5 Responses to Sebari saja dengan enceng gondok

  1. I enjoy you because of each of your efforts on this web site. Kate delights in working on research and it is simple to grasp why. Many of us learn all relating to the lively way you present efficient thoughts via the web blog and therefore improve contribution from others on the area and our own daughter is learning a whole lot. Enjoy the rest of the new year. You’re the one conducting a really great job.

  2. KHARISTYA berkata:

    LUMPURNYA KIRA-KIRA BISA DITERIMA AMA SINGAPURA GA YA?, SEBAGAI BAHAN BAKU UNTUK MENAMBAH LUAS DARATAN SINGAPURA…..

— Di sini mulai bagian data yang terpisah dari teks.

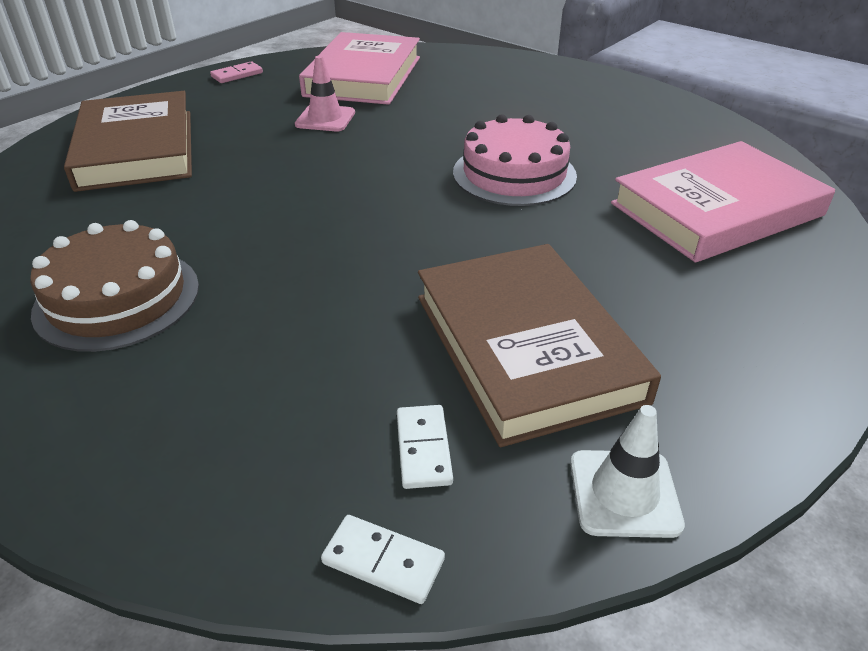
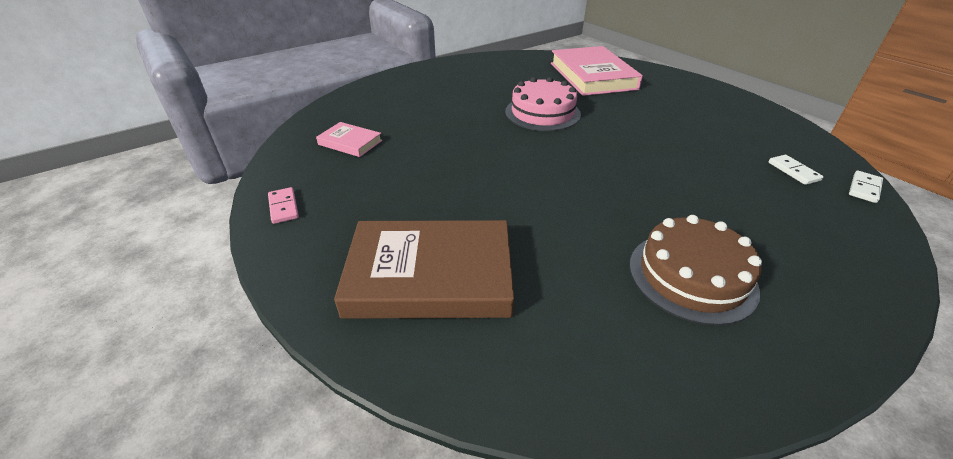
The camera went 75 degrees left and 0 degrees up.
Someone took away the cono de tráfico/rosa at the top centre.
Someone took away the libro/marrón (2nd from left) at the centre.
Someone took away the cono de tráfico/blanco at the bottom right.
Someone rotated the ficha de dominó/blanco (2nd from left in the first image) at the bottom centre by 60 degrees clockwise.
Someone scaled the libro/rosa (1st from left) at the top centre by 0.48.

    APABILA BISA DAN MAU, LUMAYAN KAN DAPAT MENGATASI KERUWETAN YANG ADA SAAT INI. YANG PASTI ONGKOS DAN BIAYA NYA PASTI LEBIH MAHAL DARIPADA MENGEKSPOR DARI PULAU NIPAH.

  3. gazali berkata:

    Kalau saya usul agar lumpur itu di masukkan/disedot kedalam mobil Molen yang biasa membawa semen untuk ngecor, lalu di campurkan semen + krikil dimanfaatkan tuk perbaikan jalan di daerah jawa timur yang sudah rusak. Ide untuk memanfaatkan lumpur menjadi bahan komoditi itu bagus juga, tapi perlu biaya pemerintah yang lumayan besar untuk mengangkut & meneliti apakah lumpur itu aman untuk bahan komoditi, seperti contoh pembuatan ubin, batu bata, guci/kendi dan lain2. Atau mungkin ada pihak swasta yang tertarik menjalankan proyek ini, jika berhasil dapat di pastikan menjadi sumber lapangan pekerjaan untuk orang2 yang tertimpa musibah.

    Sekian
    mohon di maafkan jika ada kesalahan dalam penulisan ini.

  4. indarto berkata:

    Menteri KLH menurut saya telah berpikir jauh ke depan. Orang boleh panik tetapi bukan berarti pemerintah harus ikut-ikutan mengambil keputusan secara terburu-buru. Kalau diperbolehkan membuang lumpur langsung ke sungai dan atau ke laut, siapapun bisa melakukannya! tidak perlu menyewa ahli yang gelarnya berderet-deret. Kebijakan pemerintah yang mengharuskan PT. Lapindo mengolah lumpur sebelum airnya dapat di buang adalah untuk melindungi manusia dan lingkungan agar dampak yang ada dapat di lokalisir. Pembuangan langsung ke sungai atau laut tanpa pengolahan bukanlah total solution. Malah penambahan masalah: keadaan sekarang + areal baru yang tercemar (sungai, laut, pesisir, selat, dll.). Kalau pemerintah mengiyakan sekarang, cepat-cepat menyerah pada keadaan, membiarkan dan melumrahkan situasi sementara PT. Lapindo dan ahli penghentian semburan yang di “sewa”nya masih terus trial and error alias coba ini coba itu tanpa hasil dienakkan..isu nya akan bergeser menjadi pemerintah yang salah dan tidak mampu. Perlu diingat: ini BENCANA INDUSTRI bukan bencana alam. Siapa yang berbuat dia harus bertanggung jawab. Menteri KLH berusaha membuat kebijakan yang benar secara hukum dan aturan agar tidak dihujat 5-10 tahun ke depan atau bahkan selamanya bila nanti di kemudian hari laut dan pesisir tercemar dan rusak berat. Ini akibat PT. Lapindo bukan KLH!

  5. agorsiloku berkata:

    Menteri KLH yang mensyaratkan agar lumpur diolah dulu sebelum dibuang ke laut itu, jelas-jelas keblinger. Usul ini tidak lucu, aneh, dan ngaco. Boro-boro ngurusin untuk diolah… Untung manampung lumpur, menahan semburan lumpur saja sudah kelabakan, keblinger, dan menghasilkan ribuan pengungsi. Memangnya ada alat pengolah yang sama cepatnya dengan semburan lumpur. Emang sih, ditampung dulu saja di kolam-kolam, tenggelamkan lagi sekian desa, setelah itu baru diolah dan dibuang ke laut. Jelas, ini KEBOHONGAN yang dipaksakan… atau yang jelas akan terjadi, yang diolah satu kubik, yang disemburkan 1000 kubik lumpur.
    Yang pedihnya, rakyat dan masyarakat dibohongi terus dengan ide-ide yang jelas tidak masuk akal ini.